(Bounding box coordinate data)
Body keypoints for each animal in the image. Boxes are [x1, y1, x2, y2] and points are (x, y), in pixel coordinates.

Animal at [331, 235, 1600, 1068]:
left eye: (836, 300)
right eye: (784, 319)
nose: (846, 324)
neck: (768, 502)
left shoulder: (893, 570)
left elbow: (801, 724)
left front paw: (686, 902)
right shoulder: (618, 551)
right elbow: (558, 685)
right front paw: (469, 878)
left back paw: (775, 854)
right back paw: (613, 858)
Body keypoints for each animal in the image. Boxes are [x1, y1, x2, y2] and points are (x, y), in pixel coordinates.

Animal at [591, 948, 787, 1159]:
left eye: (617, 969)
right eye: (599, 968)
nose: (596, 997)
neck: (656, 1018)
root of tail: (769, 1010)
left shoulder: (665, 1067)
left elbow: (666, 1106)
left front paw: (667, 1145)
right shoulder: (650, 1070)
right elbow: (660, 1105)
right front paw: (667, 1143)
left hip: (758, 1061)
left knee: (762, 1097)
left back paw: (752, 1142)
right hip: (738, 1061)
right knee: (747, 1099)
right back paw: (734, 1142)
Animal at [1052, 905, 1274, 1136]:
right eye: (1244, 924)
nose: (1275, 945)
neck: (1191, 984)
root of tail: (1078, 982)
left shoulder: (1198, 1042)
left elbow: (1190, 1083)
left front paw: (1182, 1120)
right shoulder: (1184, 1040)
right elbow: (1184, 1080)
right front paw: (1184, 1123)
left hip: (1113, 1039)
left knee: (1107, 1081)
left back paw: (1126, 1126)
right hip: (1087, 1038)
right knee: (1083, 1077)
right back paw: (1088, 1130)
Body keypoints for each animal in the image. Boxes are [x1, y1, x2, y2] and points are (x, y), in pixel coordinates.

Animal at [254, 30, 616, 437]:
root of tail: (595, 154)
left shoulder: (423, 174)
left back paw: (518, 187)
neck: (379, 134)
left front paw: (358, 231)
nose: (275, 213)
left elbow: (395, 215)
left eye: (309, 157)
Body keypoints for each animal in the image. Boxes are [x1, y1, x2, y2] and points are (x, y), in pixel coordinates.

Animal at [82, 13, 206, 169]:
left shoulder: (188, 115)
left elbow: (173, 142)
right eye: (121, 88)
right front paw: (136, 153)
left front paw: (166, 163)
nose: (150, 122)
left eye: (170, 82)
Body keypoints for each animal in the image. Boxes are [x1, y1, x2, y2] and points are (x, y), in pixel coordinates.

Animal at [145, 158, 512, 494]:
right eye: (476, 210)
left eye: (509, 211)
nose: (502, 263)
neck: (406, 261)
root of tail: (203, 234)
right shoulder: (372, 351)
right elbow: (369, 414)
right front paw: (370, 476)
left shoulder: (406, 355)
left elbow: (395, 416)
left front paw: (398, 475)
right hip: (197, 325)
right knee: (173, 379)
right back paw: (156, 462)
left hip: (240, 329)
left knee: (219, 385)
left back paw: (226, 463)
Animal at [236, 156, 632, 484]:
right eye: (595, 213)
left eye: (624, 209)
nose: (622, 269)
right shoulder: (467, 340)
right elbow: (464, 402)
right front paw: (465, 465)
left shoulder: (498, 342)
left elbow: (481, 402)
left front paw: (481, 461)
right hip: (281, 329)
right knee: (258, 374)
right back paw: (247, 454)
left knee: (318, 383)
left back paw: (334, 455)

# WHAT IS REQUIRED:
Begin with the first line of the records and reproduce each line as is, ending with the line that holds "right elbow: (558, 685)".

# RESULT OF THIS TASK:
Body keypoints for each animal in the image. Boxes are [x1, y1, x2, y2] and points are (x, y), in pixel coordinates.

Animal at [331, 235, 1600, 1068]:
left eye: (836, 300)
right eye: (784, 319)
nose: (846, 324)
neck: (768, 502)
left shoulder: (893, 570)
left elbow: (801, 724)
left front paw: (686, 902)
right shoulder: (618, 551)
right elbow: (558, 685)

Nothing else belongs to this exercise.